Stop “winning” everything

It’s time for a Grumpy Old Man rant – the kind that I occasionally unleash at the poor people I work with, but that I rarely put the effort into typing for public consumption.

“You’ve won the internet.”

“This is it. I’ve found the best gif. EVER!”

“This wins the prize for best sign.”

“World’s best pull request description.”

Why must everything be constantly turned into a competition? Why can’t we just enjoy something on its own merits without frothing with hyperbole about its place in the annals of human history? By constantly over-inflating the importance of every tiny insignificant thing, we produce a false economy. When everyone and everything is special, nothing is.

Not everything is special. Not everything is the best. And that’s perfectly fine – in fact it’s desired. Life is not purely black and white, it is full of nuances and shades of grey (far more than 50). Without lows as a counter-balance, the highs have no reference and no meaning. But instead of embracing that, we seem to be desperately polarising and categorising all that we encounter.
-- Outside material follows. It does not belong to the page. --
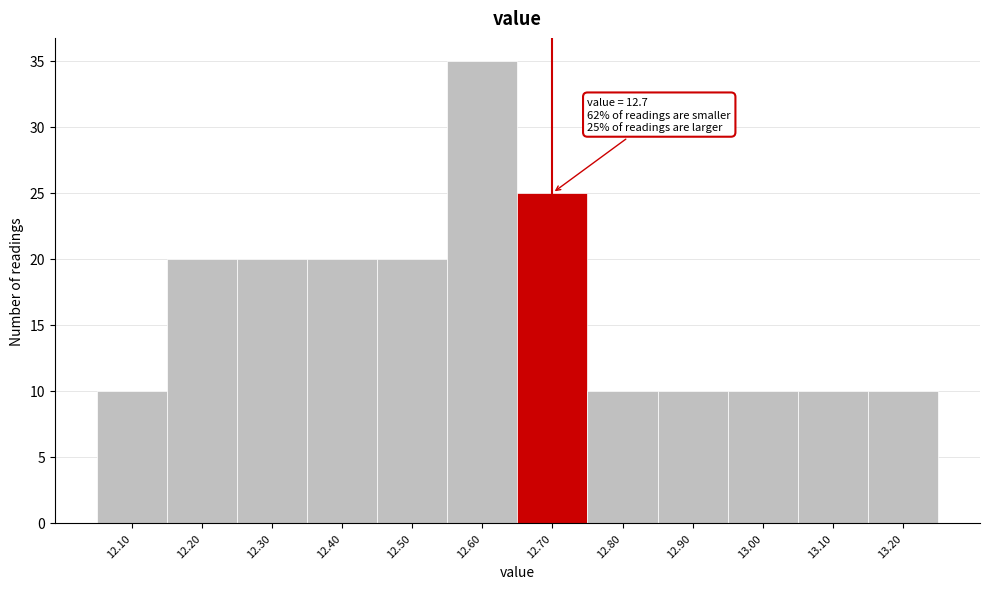

Over which range of the x-axis is the bar tallest?

12.55 to 12.65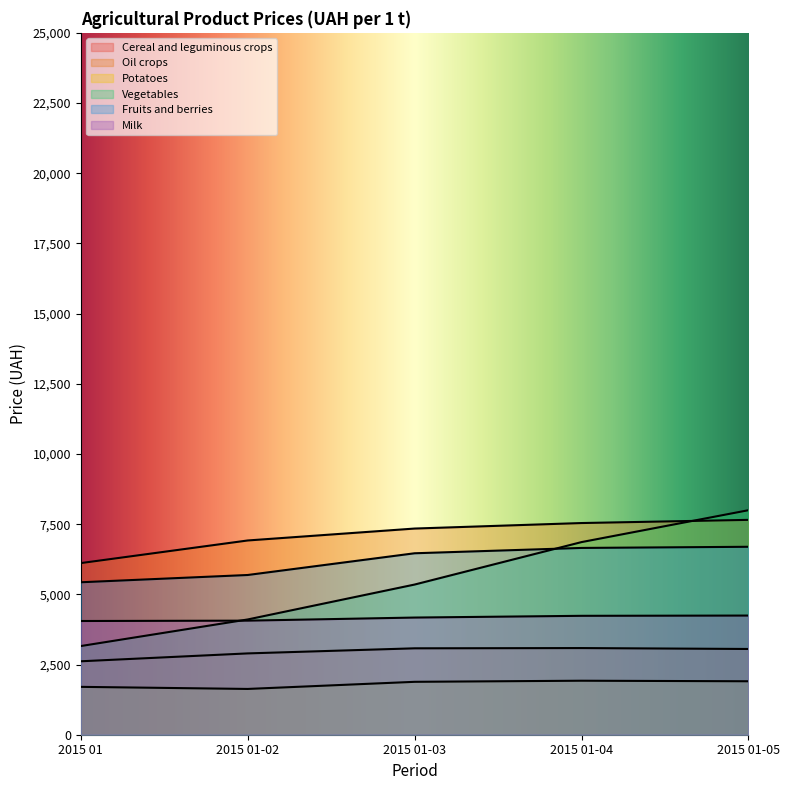

What is the difference between the second highest and minimum values in the Fruits and berries series?

1222.9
We are creating a false dichotomy. It has become more and more common to treat things we see on the internet as a binary state: “It must be best in class, even if we have to invent a new class for it to be best of” versus “It’s not even worth my time to look at it”. It’s like George W. Bush declaring “You’re either with us or against us.”

By all means, enjoy things that are amusing. But seeing someone write something clever doesn’t mean they’ve “won the internet.” (Quite frankly, the internet’s been won so many times that it’s surely just a faded hand-me-down prize by now.) Enjoy it for what it is – an isolated moment in time, unencumbered by the need to measure and compare it.

Step away from the white spotlight and the black abyss, and come join me over here in the grey areas. (Just don’t get me started on the hyperbole of sports commentators.)